**TEXTO DE LECTURA**
- - -

El Espíritu de la Ocarina

Por: Oscar Humberto Quemag Vallejo Pueblo Pastos

Por: Oscar Humberto Quemag Vallejo
Pueblo Pastos

Cuando hablamos de Paz, generalmente nos imaginamos un panorama hostil previo al cual pretendemos darle un buen final; esto por la zozobra en la cual hemos estado inmersos en nuestra tierra.

Estamos acostumbrados a ver una paloma blanca como símbolo de Paz; pero en la medida en que nos interiorizamos en su esencia, comprendemos que la Paz no es una paloma blanca, una flor y mucho menos un pañuelo. La Paz es algo más que eso: es armonía entre lo que pensamos, lo que decimos y lo que hacemos.

La historia que les voy a narrar, nos lleva al conocimiento de una Paz interior tan hermosa que vivían nuestros abuelos, que añoramos hoy y con profunda tristeza que muchos no podamos gozar de ella.

Cuentan los abuelos, médicos tradicionales y consejeros espirituales de la comunidad, que hace mucho tiempo ellos se reunían para sus mingas de pensamiento y espiritualidad en sus casas del saber, ubicadas cerca a los lugares naturales sagrados, cascadas, lagos, cerros, etc. convocados por el abuelo más anciano y sabio del territorio, mediante el sonido de la Ocarina. Este instrumento tiene un sonido agradable y misterioso a la vez.

- - -

**CONSIGNA**
Transcribe al pie de la letra el fragmento del texto sobre el espíritu de la ocarina que comienza en "Cuando hablamos de" y termina en "en nuestra tierra.". Para resolver la consigna no hace falta consultar las líneas.

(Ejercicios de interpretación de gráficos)
- - -

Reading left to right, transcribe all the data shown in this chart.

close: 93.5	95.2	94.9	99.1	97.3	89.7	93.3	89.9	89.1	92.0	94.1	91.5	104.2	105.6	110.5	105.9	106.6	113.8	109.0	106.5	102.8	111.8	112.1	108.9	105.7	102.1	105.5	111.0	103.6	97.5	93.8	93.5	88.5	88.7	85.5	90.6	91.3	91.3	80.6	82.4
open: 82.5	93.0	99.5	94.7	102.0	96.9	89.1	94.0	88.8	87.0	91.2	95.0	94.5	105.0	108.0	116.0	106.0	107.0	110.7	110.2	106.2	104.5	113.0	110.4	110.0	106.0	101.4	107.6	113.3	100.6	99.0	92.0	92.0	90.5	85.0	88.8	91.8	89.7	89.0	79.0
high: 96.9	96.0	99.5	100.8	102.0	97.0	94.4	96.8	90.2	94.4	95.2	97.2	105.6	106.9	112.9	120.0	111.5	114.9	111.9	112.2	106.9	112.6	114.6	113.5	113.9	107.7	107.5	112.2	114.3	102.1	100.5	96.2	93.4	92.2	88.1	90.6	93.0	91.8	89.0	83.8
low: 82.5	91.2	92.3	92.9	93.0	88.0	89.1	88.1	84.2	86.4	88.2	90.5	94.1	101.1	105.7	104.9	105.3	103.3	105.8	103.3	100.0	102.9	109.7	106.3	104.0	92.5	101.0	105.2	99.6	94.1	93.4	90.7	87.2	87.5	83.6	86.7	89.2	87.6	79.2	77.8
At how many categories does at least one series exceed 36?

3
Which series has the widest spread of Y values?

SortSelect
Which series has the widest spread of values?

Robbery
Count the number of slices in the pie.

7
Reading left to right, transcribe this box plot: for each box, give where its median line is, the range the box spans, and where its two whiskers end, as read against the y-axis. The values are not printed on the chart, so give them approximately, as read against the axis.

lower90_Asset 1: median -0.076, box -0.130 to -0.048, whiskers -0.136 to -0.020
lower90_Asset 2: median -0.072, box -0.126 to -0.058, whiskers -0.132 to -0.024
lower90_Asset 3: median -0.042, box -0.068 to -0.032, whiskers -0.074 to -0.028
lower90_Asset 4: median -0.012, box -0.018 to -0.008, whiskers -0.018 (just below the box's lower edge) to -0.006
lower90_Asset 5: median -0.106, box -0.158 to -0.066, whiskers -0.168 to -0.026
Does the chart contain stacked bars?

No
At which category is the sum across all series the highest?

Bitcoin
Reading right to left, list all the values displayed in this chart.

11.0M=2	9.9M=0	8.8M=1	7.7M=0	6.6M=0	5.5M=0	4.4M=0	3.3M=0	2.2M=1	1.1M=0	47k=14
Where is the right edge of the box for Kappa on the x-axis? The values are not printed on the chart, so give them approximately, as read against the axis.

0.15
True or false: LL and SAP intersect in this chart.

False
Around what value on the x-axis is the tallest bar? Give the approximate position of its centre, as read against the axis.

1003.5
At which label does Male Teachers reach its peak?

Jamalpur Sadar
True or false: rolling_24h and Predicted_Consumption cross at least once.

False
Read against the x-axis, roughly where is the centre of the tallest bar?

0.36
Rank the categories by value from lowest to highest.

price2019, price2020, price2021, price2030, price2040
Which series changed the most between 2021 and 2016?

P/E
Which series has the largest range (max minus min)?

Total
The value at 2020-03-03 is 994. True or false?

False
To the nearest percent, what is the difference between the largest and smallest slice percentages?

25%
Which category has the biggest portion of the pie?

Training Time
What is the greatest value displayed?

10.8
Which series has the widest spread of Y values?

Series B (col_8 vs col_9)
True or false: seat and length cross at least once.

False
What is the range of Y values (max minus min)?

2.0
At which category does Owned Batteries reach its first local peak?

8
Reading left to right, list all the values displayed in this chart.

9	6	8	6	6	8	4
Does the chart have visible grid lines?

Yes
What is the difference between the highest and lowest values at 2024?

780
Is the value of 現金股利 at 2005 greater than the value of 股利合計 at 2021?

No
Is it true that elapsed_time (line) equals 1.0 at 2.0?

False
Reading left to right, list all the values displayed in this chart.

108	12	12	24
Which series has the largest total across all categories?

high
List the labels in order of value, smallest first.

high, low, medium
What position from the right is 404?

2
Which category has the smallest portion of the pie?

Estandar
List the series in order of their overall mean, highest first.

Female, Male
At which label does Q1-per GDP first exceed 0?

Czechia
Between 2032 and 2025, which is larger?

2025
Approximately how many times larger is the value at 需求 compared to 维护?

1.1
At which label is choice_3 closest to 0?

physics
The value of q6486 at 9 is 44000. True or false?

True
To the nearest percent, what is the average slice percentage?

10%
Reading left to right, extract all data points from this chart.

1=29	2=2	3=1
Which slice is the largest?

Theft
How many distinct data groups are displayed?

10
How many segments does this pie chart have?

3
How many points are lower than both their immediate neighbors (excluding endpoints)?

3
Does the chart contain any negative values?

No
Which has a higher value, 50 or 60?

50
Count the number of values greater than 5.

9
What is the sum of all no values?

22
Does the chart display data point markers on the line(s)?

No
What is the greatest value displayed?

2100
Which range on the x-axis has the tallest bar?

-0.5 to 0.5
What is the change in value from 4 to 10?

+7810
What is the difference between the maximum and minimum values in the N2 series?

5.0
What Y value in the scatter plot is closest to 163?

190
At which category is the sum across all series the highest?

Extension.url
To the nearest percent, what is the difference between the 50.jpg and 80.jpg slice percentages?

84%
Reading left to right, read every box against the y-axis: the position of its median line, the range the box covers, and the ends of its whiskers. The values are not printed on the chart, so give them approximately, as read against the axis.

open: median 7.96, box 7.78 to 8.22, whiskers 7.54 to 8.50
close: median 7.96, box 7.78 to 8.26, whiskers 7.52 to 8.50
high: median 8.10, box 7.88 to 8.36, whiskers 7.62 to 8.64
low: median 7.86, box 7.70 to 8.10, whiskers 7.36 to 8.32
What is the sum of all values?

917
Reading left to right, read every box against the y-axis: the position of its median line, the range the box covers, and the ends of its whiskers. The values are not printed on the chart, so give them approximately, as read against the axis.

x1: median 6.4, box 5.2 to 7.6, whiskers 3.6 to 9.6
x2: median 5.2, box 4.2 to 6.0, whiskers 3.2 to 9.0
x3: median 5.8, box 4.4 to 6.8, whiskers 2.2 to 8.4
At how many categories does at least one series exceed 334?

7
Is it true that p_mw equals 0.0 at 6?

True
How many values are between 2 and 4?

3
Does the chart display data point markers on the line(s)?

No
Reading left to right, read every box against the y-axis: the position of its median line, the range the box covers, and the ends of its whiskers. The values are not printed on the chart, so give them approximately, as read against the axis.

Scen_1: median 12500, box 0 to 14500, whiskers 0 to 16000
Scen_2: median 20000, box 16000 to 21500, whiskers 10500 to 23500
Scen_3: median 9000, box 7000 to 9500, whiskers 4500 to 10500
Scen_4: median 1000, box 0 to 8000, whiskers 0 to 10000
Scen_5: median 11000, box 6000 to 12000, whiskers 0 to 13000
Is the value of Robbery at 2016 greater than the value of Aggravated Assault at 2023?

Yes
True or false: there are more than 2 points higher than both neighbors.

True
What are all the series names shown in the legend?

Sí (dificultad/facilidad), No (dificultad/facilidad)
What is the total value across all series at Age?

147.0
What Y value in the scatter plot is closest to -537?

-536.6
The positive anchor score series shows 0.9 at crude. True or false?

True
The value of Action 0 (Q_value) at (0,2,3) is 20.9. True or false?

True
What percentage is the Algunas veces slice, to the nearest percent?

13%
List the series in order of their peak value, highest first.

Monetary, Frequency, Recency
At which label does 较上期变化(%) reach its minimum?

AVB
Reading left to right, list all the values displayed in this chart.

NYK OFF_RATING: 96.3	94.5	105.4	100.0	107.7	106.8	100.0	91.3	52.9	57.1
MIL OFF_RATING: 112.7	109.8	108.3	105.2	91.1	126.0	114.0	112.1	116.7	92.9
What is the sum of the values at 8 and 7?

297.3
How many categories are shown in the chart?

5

- - -

**PROBLEMA RESUELTO**
Cuando hablamos de Paz, generalmente nos imaginamos un panorama hostil previo al cual pretendemos darle un buen final; esto por la zozobra en la cual hemos estado inmersos en nuestra tierra.